WORK TO BE COMPLETED: Pull out all lines from the listing below in which the word "ankle" appears.
•••
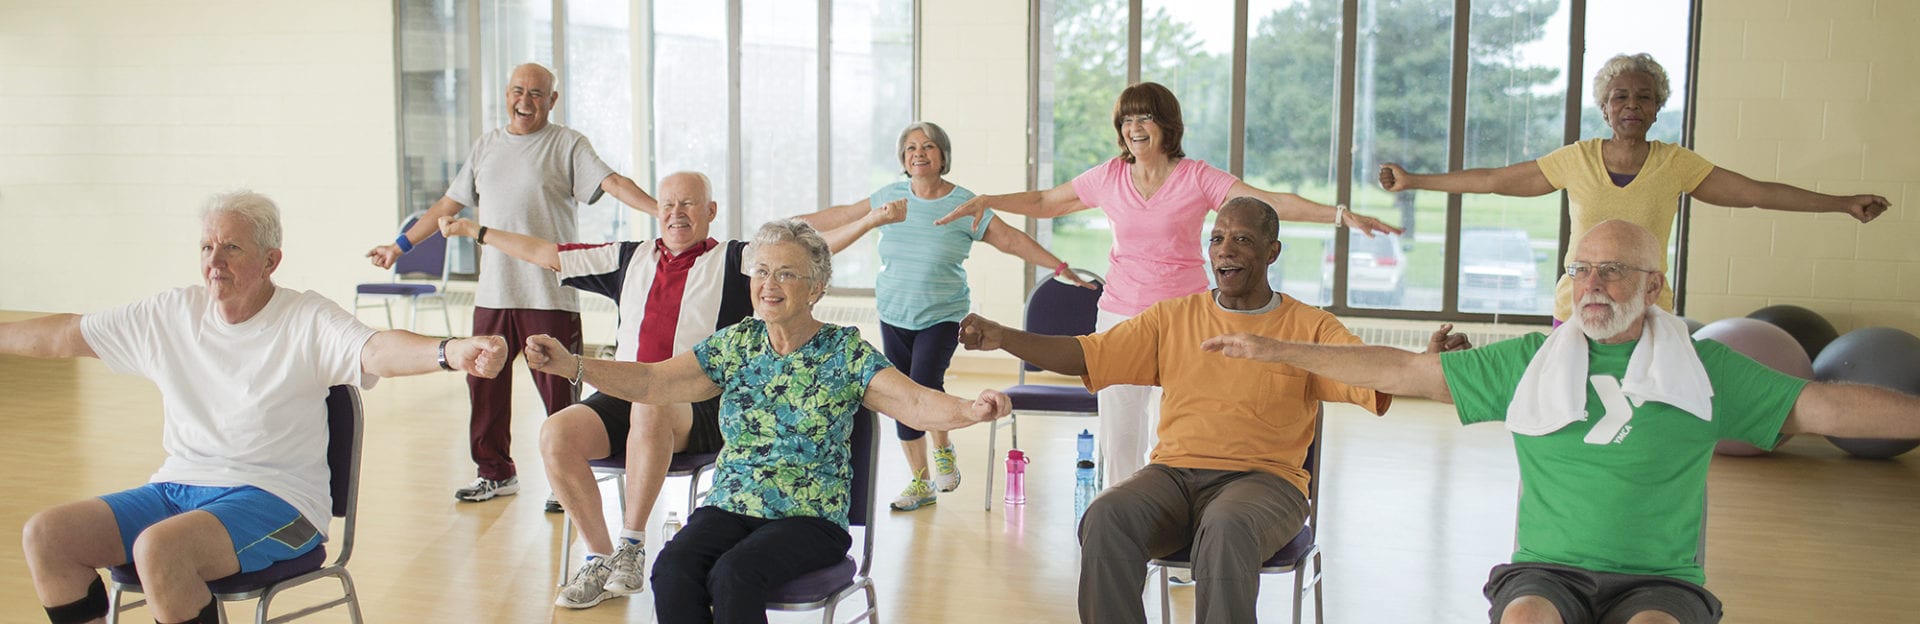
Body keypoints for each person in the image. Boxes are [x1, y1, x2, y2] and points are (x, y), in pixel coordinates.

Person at [1202, 219, 1920, 624]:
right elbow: (1406, 373)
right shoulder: (1532, 362)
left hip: (1661, 580)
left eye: (1613, 271)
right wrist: (1276, 348)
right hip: (1546, 573)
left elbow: (1823, 405)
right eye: (1583, 270)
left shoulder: (1704, 368)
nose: (1595, 285)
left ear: (1653, 286)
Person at [10, 190, 507, 624]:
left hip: (280, 500)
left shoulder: (305, 318)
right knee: (48, 535)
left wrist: (449, 351)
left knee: (160, 549)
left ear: (272, 260)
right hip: (176, 489)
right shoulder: (171, 314)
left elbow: (376, 349)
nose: (214, 260)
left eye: (231, 247)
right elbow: (64, 334)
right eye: (207, 246)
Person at [956, 198, 1460, 623]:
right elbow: (1085, 353)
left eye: (1241, 239)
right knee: (1107, 515)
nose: (1225, 249)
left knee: (1227, 527)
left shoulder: (1311, 326)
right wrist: (1003, 336)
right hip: (1173, 476)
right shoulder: (1173, 317)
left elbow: (1368, 372)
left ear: (1271, 251)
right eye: (1217, 239)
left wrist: (1423, 363)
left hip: (1267, 483)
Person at [437, 171, 895, 608]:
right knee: (556, 433)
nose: (677, 212)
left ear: (711, 210)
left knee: (650, 407)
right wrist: (477, 231)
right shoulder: (628, 256)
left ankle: (632, 544)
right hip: (626, 390)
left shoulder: (734, 259)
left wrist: (868, 221)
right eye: (668, 204)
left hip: (693, 402)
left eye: (689, 203)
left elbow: (802, 254)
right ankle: (601, 558)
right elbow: (545, 252)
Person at [519, 219, 1011, 623]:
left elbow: (916, 404)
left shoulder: (844, 351)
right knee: (673, 568)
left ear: (817, 288)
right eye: (761, 272)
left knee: (734, 574)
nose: (769, 284)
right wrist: (573, 366)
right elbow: (652, 383)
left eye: (786, 274)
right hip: (732, 504)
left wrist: (972, 410)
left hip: (810, 517)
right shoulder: (737, 343)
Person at [938, 81, 1402, 487]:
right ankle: (1123, 524)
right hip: (1120, 315)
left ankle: (1176, 522)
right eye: (1126, 120)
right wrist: (988, 200)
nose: (1134, 128)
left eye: (1145, 118)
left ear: (1166, 124)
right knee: (1120, 433)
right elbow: (1045, 200)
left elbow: (1268, 201)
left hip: (1185, 322)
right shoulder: (1109, 176)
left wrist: (1339, 215)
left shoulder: (1197, 177)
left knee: (1178, 431)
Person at [363, 62, 681, 503]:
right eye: (518, 91)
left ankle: (566, 474)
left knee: (559, 389)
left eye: (536, 93)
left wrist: (660, 213)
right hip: (494, 290)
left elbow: (611, 182)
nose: (525, 101)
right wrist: (400, 246)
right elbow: (446, 205)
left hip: (548, 291)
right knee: (484, 385)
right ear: (507, 94)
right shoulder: (487, 146)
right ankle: (495, 472)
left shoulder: (567, 144)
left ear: (551, 100)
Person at [1378, 52, 1892, 322]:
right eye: (1620, 96)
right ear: (1604, 107)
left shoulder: (1676, 165)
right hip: (1576, 309)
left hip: (1649, 310)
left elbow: (1758, 191)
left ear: (1656, 108)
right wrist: (1414, 180)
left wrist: (1843, 203)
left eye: (1643, 98)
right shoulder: (1575, 160)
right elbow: (1492, 180)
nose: (1631, 105)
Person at [799, 121, 1093, 512]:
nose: (919, 153)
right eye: (910, 148)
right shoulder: (890, 197)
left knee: (924, 383)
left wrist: (1058, 267)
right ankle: (920, 482)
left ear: (943, 156)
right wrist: (789, 225)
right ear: (903, 159)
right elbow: (843, 214)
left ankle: (942, 448)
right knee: (902, 397)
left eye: (928, 146)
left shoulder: (964, 204)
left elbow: (1010, 240)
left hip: (942, 314)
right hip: (894, 311)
•••
RESPONSE BOX:
left ankle: (632, 544)
right ankle: (601, 558)
right ankle: (1123, 524)
left ankle: (1176, 522)
left ankle: (566, 474)
right ankle: (495, 472)
right ankle: (920, 482)
left ankle: (942, 448)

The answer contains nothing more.